* BEGIN Passage to read *
Create a Scale-Out Hive Cluster with a Distributed, MySQL-Compatible Database

Author: Mengyu Hu (Platform Engineer at Zhihu)

Transcreator: Caitin Chen; Editor: Tom Dewan

Hive Metastore supports various backend databases, among which MySQL is the most commonly used. However, in real-world scenarios, MySQL’s shortcoming is obvious: as metadata grows in Hive, MySQL is limited by its standalone performance and can’t deliver good performance. When individual MySQL databases form a cluster, the complexity drastically increases. In scenarios with huge amounts of metadata (for example, a single table has more than 10 million or even 100 million rows of data), MySQL is not a good choice.

We had this problem, and our migration story proves that TiDB, an open-source distributed Hybrid Transactional/Analytical Processing (HTAP) database, is a perfect solution in these scenarios.

In this post, I’ll share with you how to create a Hive cluster with TiDB as the Metastore database at the backend so that you can use TiDB to horizontally scale Hive Metastore without worrying about database capacity.

Why use TiDB in Hive as the Metastore database?

TiDB is a distributed SQL database built by PingCAP and its open-source community. It is MySQL compatible and features horizontal scalability, strong consistency, and high availability. It’s a one-stop solution for both Online Transactional Processing (OLTP) and Online Analytical Processing (OLAP) workloads.

In scenarios with enormous amounts of data, due to TiDB’s distributed architecture, query performance is not limited to the capability of a single machine. When the data volume reaches the bottleneck, you can add nodes to improve TiDB’s storage capacity.
* END Passage to read *
* BEGIN Provided information *
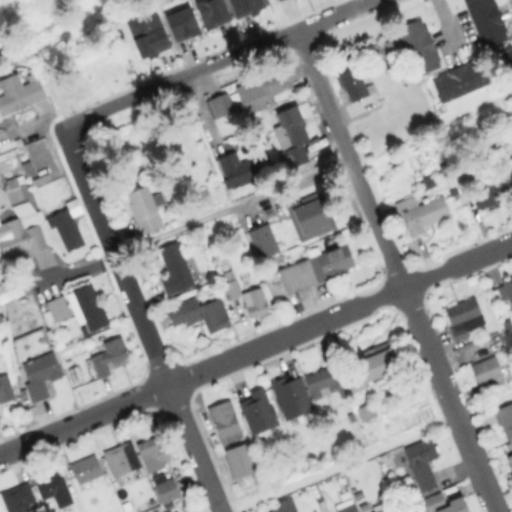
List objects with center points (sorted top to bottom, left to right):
building: (277, 0)
building: (244, 5)
building: (243, 6)
building: (210, 12)
building: (211, 12)
building: (485, 22)
building: (181, 23)
building: (181, 23)
building: (488, 23)
building: (147, 35)
building: (148, 35)
building: (418, 45)
building: (383, 48)
building: (418, 49)
building: (505, 56)
building: (505, 60)
road: (218, 64)
building: (458, 79)
building: (464, 79)
building: (353, 84)
building: (355, 87)
building: (258, 90)
building: (18, 92)
building: (20, 97)
building: (217, 104)
building: (220, 108)
road: (31, 127)
building: (289, 135)
building: (291, 139)
building: (238, 168)
building: (241, 172)
road: (311, 173)
building: (506, 175)
building: (507, 175)
building: (483, 194)
building: (486, 196)
building: (143, 208)
building: (146, 210)
building: (419, 212)
building: (420, 215)
building: (308, 216)
building: (312, 217)
building: (68, 228)
building: (64, 229)
building: (21, 231)
building: (261, 240)
building: (265, 244)
building: (328, 263)
building: (173, 267)
building: (317, 270)
road: (73, 271)
building: (176, 271)
road: (399, 271)
building: (294, 276)
building: (228, 285)
building: (504, 288)
building: (505, 290)
building: (253, 302)
building: (85, 306)
building: (256, 306)
building: (56, 308)
building: (86, 311)
building: (58, 312)
building: (197, 313)
building: (197, 316)
building: (462, 316)
building: (465, 317)
road: (139, 320)
road: (256, 348)
building: (107, 355)
building: (110, 355)
building: (375, 361)
building: (379, 363)
building: (485, 372)
building: (488, 373)
building: (38, 374)
building: (40, 379)
building: (319, 382)
building: (322, 383)
building: (353, 386)
building: (5, 388)
building: (6, 394)
building: (289, 396)
building: (289, 396)
building: (256, 410)
building: (256, 410)
building: (367, 411)
building: (504, 419)
building: (505, 419)
building: (223, 421)
building: (226, 424)
road: (370, 452)
building: (153, 455)
building: (119, 458)
building: (238, 460)
building: (121, 462)
building: (423, 462)
building: (508, 462)
building: (419, 463)
building: (240, 464)
building: (84, 468)
building: (511, 471)
building: (87, 472)
building: (366, 477)
building: (52, 487)
building: (163, 487)
building: (56, 491)
building: (166, 492)
building: (344, 495)
building: (20, 500)
building: (442, 503)
building: (443, 503)
building: (283, 505)
building: (348, 506)
building: (282, 510)
building: (417, 510)
building: (383, 511)
building: (385, 511)
building: (423, 511)
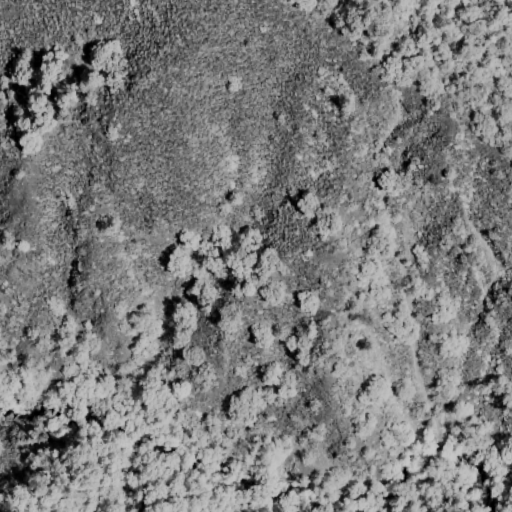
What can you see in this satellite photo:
park: (249, 260)
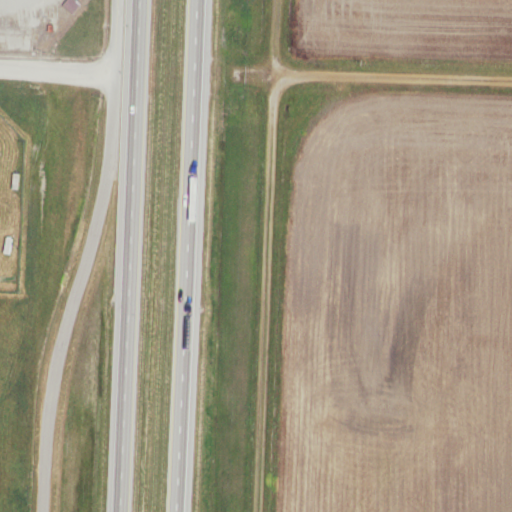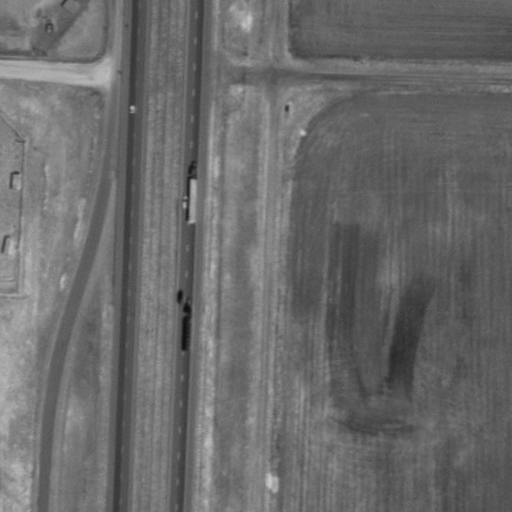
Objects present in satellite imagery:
road: (63, 35)
road: (31, 69)
road: (392, 79)
road: (131, 255)
road: (188, 255)
road: (53, 291)
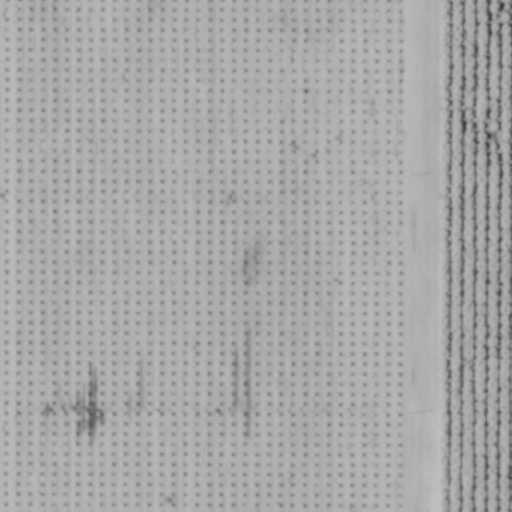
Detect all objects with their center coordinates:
road: (417, 256)
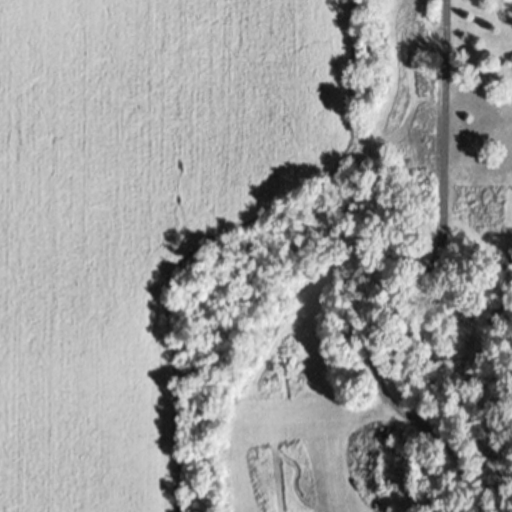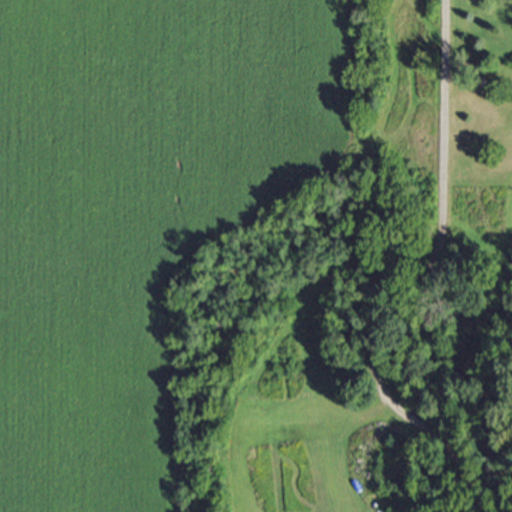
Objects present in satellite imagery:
road: (443, 14)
* END Provided information *
[Objectives]:
1/ Transcribe the Hive cluster article from "Why use TiDB" up to and including "Processing (OLAP) workloads.".
2/ In the Hive cluster article, who built TiDB?
3/ Pick up the Hive cluster article after its last sentence and keep writing.

[Answers provided]:
1/
Why use TiDB in Hive as the Metastore database?

TiDB is a distributed SQL database built by PingCAP and its open-source community. It is MySQL compatible and features horizontal scalability, strong consistency, and high availability. It’s a one-stop solution for both Online Transactional Processing (OLTP) and Online Analytical Processing (OLAP) workloads.

2/ PingCAP and its open-source community.

3/
Because TiDB is compatible with the MySQL protocol, it’s easy to switch Hive’s Metastore database to TiDB. You can use TiDB as if you were using MySQL, with almost no changes:

For the existing Hive cluster, you can use the mysqldump tool to replicate all data in MySQL to TiDB.
You can use the metadata initialization tool that comes with Hive to create a new Hive cluster.

How to create a Hive cluster with TiDB

Creating a Hive cluster with TiDB involves the following steps:

Meet component requirements
Install a Hive cluster

Components required

Component	Version
Hive	3.1.2
Hadoop	2.6.0-cdh-5.16.1
TiDB	4.0
Java Development Kit (JDK)	1.8.0_221

There are no mandatory requirements for the component versions, as long as the components are compatible with each other. After you confirm that you have successfully installed Hadoop and JDK and can use them directly, you can move on to the next step.

Install a Hive cluster

Step 1: Deploy a TiDB cluster

To set up a TiDB cluster, refer to this document.
Create a Hive user in TiDB and set a password.

Create a database named hive and grant privileges to the hive user.

-- Create a database for Hive Metastore.
create database hive;
-- Create a user and password for Hive Metastore.
create user 'hive'@'%' identified by '123456';
-- Grant privileges to the user.
grant all privileges on hive.* to 'hive'@'%' identified by '123456';
-- Flush privileges.
flush privileges;

Set the configuration item.

set global tidb_skip_isolation_level_check=1;

If you don’t set the configuration item, Metastore throws the following exception when it is running:

MetaException(message:The isolation level 'SERIALIZABLE' is not supported. Set tidb_skip_isolation_level_check=1 to skip this error)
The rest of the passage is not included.